The “duration” requirement is one of the fundamental rules of Social Security Disability Law.  The Agency’s regulations state, “Unless your impairment is expected to result in death, it must have lasted or must be expected to last for a continuous period of at least 12 months.”  20 C.F.R. § 404.1509.

Social Security defines “disability” as the inability to maintain substantial gainful employment due to medical conditions.  In other words, you are disabled if you cannot function well enough to keep a full-time job.  Some medical problems keep you from working for only a short period.  Take for example a broken leg, a severe ankle sprain, or even a migraine headache.  Obviously Social Security will not pay disability benefits for short term injuries such as these.  The one-year duration requirement is Social Security’s standard for determining how long a condition must last to qualify for disability compensation.

Social Security uses the duration requirement to deny a large number of disability claims.  For example, the Agency often assumes persons undergoing major back surgery will recover enough to return to work within a year.  Persons undergoing chemotherapy or radiation treatment for cancer are usually denied until their treatment has lasted a full year or more.
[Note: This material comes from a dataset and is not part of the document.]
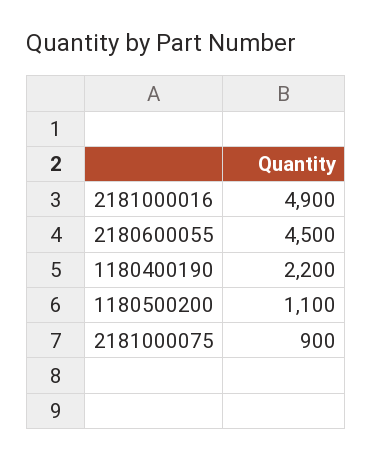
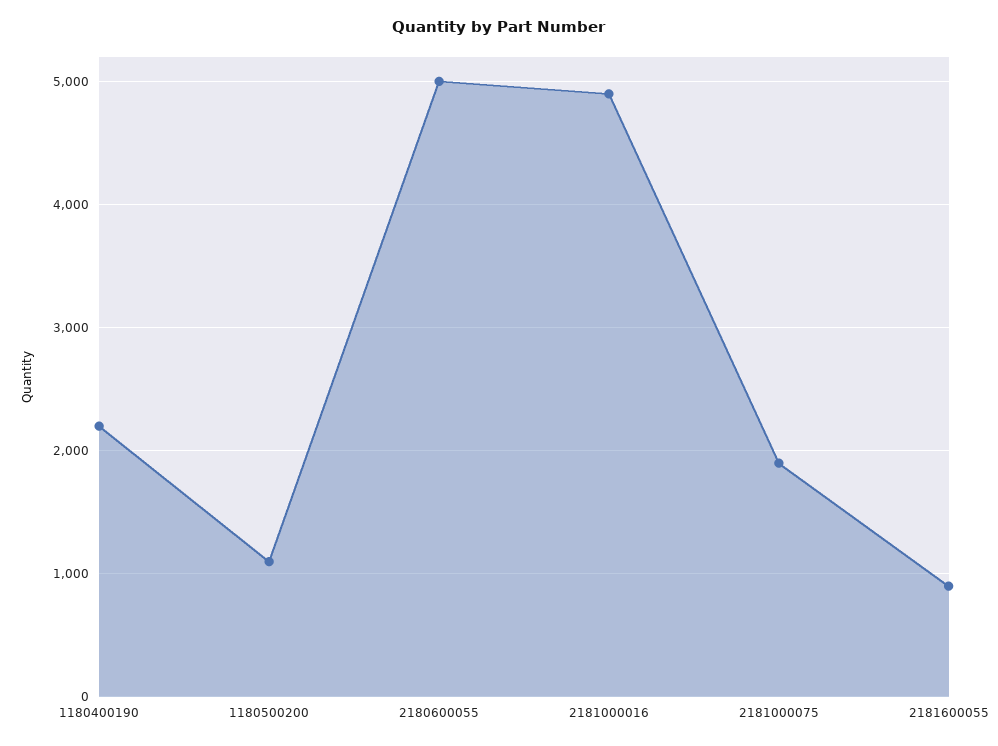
2180600055: 4500 -> 5000
2181000075: 900 -> 1900
2181600055: none -> 900

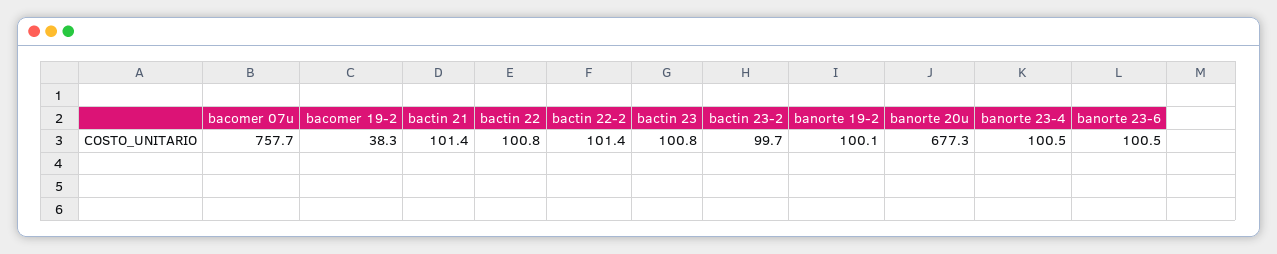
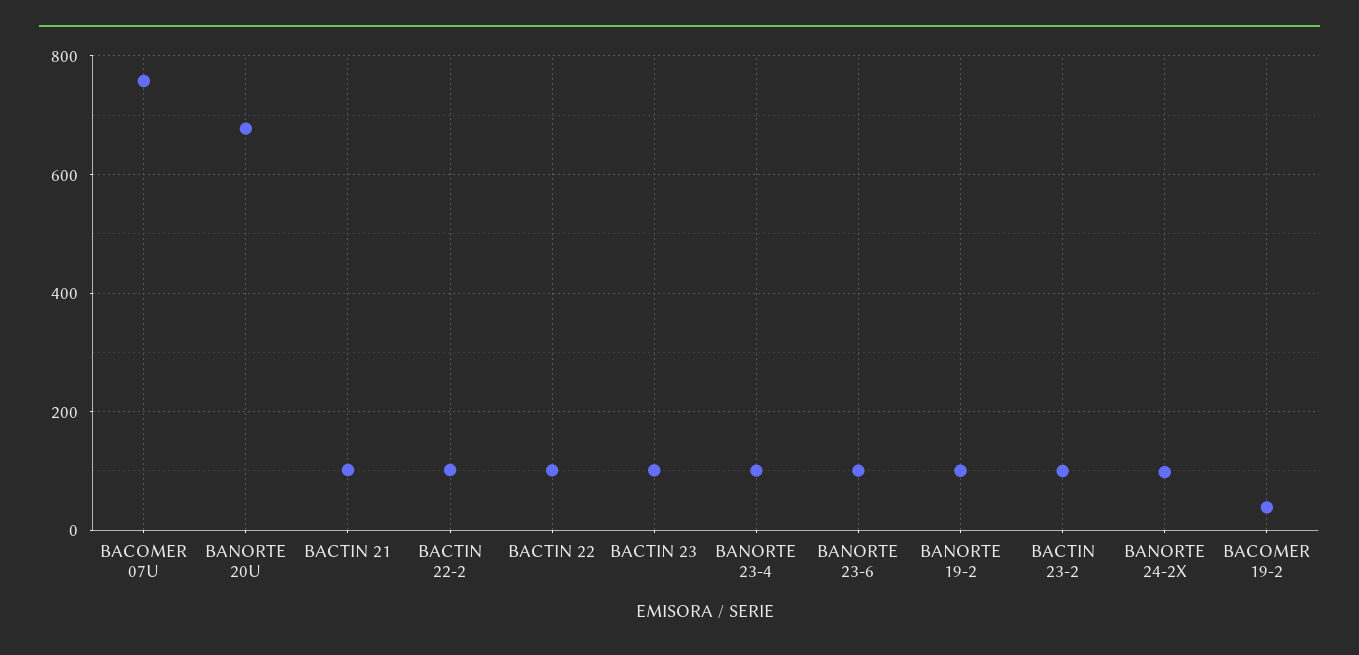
BANORTE 24-2X: none -> 100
Put briefly, Social Security assumes treatments will be more effective than they usually are.  Social Security also tends to assume patients will fully recover after their illness or injury, while in reality most people are never able to do as much as they could before.

Even though it seems simple, the one-year duration requirement is sometimes misunderstood by judges and lawyers.  The most common mistake is thinking the duration requirement means that the claimant needs a year of disability benefits eligibility.   Factors such as income, work, and the filing date of the claim can make a person ineligible for benefits for a certain period of time.  However, these factors are not related to the duration requirement.

For example, Joe Claimant is injured but waits a year before filing an SSI claim.  Joe goes through a surgery and physical therapy and successfully returns to work six months after filing for disability.  Some disability judges think Joe cannot get benefits, but they are wrong.  Joe’s injury lasted 18 months.  He can get six months of benefits for the time between the date he filed his claim and the date he returned to work.